Après l’élection du nouveau conseil de l’Instance nationale des adouls le 14 décembre dernier, avec à sa tête Bouchaïb Fadlaoui, les nouveaux représentants de la profession ont été reçus par Mohamed Aujjar le 26 décembre dernier; l’occasion d’aborder les doléances des professionnels entourant les monopoles. Principalement, les notaires traditionnels veulent se voir confier exclusivement la rédaction testamentaire, qu’ils partagent avec les notaires modernes. En droit musulman, le cujus (personne décédée) ne peut pas modifier la succession légale. Il n’est pas possible d’instituer des héritiers par testament. Cependant, il est possible de faire un legs particulier par lequel le légataire ne reçoit qu’un droit personnel sur la chose léguée. Mais la loi ne précise pas qui est en droit, entre adouls et notaires, d’élaborer de tels actes.

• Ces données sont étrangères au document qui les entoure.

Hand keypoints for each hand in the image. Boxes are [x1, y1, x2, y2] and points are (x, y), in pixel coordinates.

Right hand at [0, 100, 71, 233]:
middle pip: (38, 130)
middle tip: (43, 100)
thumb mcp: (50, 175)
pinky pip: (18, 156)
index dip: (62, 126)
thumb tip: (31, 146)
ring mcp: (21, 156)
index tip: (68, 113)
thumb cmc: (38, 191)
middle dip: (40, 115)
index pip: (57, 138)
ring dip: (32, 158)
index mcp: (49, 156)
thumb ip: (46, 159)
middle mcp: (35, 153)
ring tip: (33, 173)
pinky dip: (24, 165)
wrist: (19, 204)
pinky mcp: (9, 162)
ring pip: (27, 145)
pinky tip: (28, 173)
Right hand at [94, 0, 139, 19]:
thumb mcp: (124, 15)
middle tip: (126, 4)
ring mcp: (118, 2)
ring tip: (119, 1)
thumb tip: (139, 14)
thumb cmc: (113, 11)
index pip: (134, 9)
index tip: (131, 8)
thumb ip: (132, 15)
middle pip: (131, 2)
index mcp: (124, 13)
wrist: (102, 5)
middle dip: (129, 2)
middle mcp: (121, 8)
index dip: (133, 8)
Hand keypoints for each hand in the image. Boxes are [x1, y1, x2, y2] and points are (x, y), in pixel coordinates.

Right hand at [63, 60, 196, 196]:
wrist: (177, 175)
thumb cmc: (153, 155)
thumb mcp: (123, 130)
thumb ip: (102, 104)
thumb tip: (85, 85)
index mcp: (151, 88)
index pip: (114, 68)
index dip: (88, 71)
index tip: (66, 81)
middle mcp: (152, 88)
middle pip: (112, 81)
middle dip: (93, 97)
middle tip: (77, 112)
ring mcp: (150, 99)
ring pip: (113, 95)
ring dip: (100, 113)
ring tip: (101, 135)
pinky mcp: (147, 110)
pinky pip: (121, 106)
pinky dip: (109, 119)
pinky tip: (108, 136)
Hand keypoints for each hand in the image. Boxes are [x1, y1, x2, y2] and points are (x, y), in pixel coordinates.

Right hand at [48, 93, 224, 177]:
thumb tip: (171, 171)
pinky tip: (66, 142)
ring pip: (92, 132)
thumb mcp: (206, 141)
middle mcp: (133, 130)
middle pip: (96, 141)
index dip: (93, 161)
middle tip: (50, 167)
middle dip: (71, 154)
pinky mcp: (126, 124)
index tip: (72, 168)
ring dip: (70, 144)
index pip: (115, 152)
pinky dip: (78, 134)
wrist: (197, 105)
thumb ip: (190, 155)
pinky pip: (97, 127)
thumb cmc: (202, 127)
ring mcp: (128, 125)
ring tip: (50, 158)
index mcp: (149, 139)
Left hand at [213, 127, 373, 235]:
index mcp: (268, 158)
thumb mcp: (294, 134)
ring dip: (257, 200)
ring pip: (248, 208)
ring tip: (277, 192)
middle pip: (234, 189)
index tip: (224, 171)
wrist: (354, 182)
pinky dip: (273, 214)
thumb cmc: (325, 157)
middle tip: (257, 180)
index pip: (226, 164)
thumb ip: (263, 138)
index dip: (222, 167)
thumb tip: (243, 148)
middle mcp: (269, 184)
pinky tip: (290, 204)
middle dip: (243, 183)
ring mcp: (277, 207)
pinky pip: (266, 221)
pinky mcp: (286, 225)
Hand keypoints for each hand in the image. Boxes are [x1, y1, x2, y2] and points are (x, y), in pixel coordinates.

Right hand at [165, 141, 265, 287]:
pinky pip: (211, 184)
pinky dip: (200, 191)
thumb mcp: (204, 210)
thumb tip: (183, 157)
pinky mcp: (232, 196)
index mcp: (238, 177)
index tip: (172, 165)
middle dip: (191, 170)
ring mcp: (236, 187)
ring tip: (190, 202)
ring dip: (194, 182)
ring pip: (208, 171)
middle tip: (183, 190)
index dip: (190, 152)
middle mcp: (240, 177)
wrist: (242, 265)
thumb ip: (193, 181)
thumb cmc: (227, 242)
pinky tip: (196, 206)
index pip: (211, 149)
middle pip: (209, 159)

La répartition consensuelle post-coloniale entre les deux corps de métier au niveau du statut personnel donnait aux premiers le monopole sur les actes impliquant des ressortissants marocains, et les notaires avaient pour charge d’établir les mariages, divorces et successions des étrangers. Mais l’avènement du Code de la famille de 2004 a perturbé cet équilibre précaire. Said Bouhlal, adoul, nous explique pourquoi: «Évidemment que les notaires ont le droit de travailler sur les successions des Marocains, notamment lorsqu’elles impliquent des biens immobiliers, mais de là à rédiger des actes de légation…». Et de conclure: «Les adouls ont la légitimité anthropologique pour établir tous les actes de succession des personnes de confession musulmane». Sauf que du côté du Conseil national des notaires, la vision est, naturellement, diamétralement opposée: «Les notaires sont généralement plus sollicités car ils ont une responsabilité pénale qui sécurise les clients. C’est ainsi qu’une famille va instinctivement, pour des raisons de sécurité juridique, saisir un notaire pour un acte aussi sensible que le legs», nous indique un notaire casablancais.

Autant dire que les deux professions se livrent une guerre sans merci, mais qui ne se répercute pas sur les prix, vu que le pourcentage généralement pratiqué varie de 0,5% à 1%. De toutes les manières, adoul ou notaire, c’est le juge qui est le «notaire en chef» de la procédure, tandis que les deux autres ne sont que des rédacteurs, «car c’est le magistrat de la famille qui homologue l’acte», précise Houcine Safrioui, un des doyens des notaires casablancais. Un autre problème, moins juridique que sociétal, se pose pour la profession: la participation féminine. Jusque-là, le corps de métier est exclusivement masculin, alors qu’aucune disposition de la loi 16-03, publiée en 2008, n’impose le sexe masculin comme critère d’accès. En juillet dernier, le ministre de la Justice, Mohamed Aujjar, avait lancé un concours pour le recrutement de 700 adouls qui devait être ouvert aux hommes et aux femmes. Une initiative qui a provoqué une réaction féroce de la part des caciques et orthodoxes, pour qui le verset 282 de la sourate Al Baqara fait office de loi (ndlr: la sourate en question parle de «deux témoins d’entre vos hommes»). Selon les source au sein du ministère de la Justice, un arbitrage royal a été demandé pour trancher définitivement sur la question.   


Le testament, un acte très sensible

Pour rappel, une personne ne peut, de son vivant, léguer qu’un tiers de son patrimoine, déduction faite des dettes. Si elle veut disposer de plus d’un tiers, les héritiers majeurs doivent donner leur consentement sous peine de nullité. D’ailleurs, le consentement ne peut être déclaré qu’après l’ouverture de la succession. De même, le legs en faveur d’un héritier n’est admissible que si les autres héritiers donnent leur consentement. Concernant les étrangers, «la dévolution héréditaire des meubles ou des immeubles situés au Maroc est soumise à la loi nationale du défunt, en ce qui concerne la désignation des successibles, l’ordre dans lequel ils sont appelés, les parts qui leur sont attribuées, les rapports, la quotité disponible et la réserve», poursuit Safrioui.